Westbrook reviews theories about the origins of the Jubilee, especially its relationship to the Ancient Near Eastern misharum. The major difference is the unpredictability of the misharum. Westbrook argues that the Jubilee is therefore a late development in which the Levitical scribe ‘institutionalized’ the practice during the exile. However, the evidence suggests that legal acts of misharum are almost exclusive to the first half of the second millennium. Therefore, whatever institutionalization may have occurred under Nehemiah, the practice must have had a much greater antiquity in Palestine and Israel.

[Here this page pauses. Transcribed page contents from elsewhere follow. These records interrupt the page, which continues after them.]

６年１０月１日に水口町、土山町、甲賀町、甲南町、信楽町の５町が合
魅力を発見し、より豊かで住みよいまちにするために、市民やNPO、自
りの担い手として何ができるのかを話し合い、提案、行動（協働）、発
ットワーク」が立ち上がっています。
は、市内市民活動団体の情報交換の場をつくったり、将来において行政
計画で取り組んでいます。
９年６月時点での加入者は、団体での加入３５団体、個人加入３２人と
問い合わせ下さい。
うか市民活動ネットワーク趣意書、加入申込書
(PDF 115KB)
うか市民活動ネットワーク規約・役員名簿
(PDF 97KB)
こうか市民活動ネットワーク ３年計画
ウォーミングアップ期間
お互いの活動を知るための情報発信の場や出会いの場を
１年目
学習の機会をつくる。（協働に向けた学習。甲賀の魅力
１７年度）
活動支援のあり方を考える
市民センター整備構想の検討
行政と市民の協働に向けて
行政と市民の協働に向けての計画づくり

On land redemption, Westbrook argues that the family of the original owner possessed the right of redemption, not just the owner. Ruth 4 ties together levirate marriage and redemption rights. The kinsman was willing to redeem if the land would pass on to his own posterity. It would with Naomi, who was beyond childbearing age. But the kinsman refused to redeem when he learned that the land could pass on to any children which Ruth might have.

Westbrook observes that, while sons were given inheritance, daughters received dowries. These were normally bestowed by the daughter’s father at her marriage or later. They included movable property, but rarely land. The dowry became part of the husband’s house, but the wife retained an ownership which normally reverted to her upon termination of the marriage. This would provide security for widows who did not receive an inheritance. Of special interest is Westbrook’s discussion of legal and prophetic statements regarding the protection of widows who could be cheated out of their dowries by unscrupulous heirs to the husband’s estate.

This study is an important contribution to the understanding of biblical law and the ethical implications of the possession and exchange of property.